The kids who met him would tell me, ‘He told us he loved us, and we remember him saying, ‘I love these kids. I only met them briefly but I love them.’ And they believed him with their whole hearts. And then they would go out to the front lines [of protests] and they would get shot and they would come back covered in mace. And I would be sitting there washing the mace out of their hair in a hotel room…and some of these kids would say, ‘He said he loved us. Why is he letting this happen?’

So what does it mean to you to march to the White House and to be a leader in your community right now?

My involvement is that I want there to be someone who says, ‘I love you,’ and is accountable to them and that they can look to and remember, ‘This person actually did show up for me.

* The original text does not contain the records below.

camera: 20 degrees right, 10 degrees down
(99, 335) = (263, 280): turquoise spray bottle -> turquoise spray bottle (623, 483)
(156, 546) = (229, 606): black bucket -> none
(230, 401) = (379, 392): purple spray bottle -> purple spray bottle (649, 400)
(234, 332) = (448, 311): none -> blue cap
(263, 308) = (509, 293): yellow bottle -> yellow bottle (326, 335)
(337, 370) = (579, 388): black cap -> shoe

This person actually does love me.’ I’m not the President of the United States but I am a big sister and I am an aunty and I am a daughter and a friend.

I want these other young women to see me and think, ‘If this woman who grew up in a not even 700 square foot house from HUD government housing with her grandma and three other kids, with no space and poor as hell, can openly talk in front of the White House about a misogynistic, sexist pervert, this purveyor of rape culture’–maybe they can too. [I want them to hear me] say in front of the White House, ‘I have been raped and watching that pipeline be forced into my mother feels similar to when something I didn’t want be forced into me.’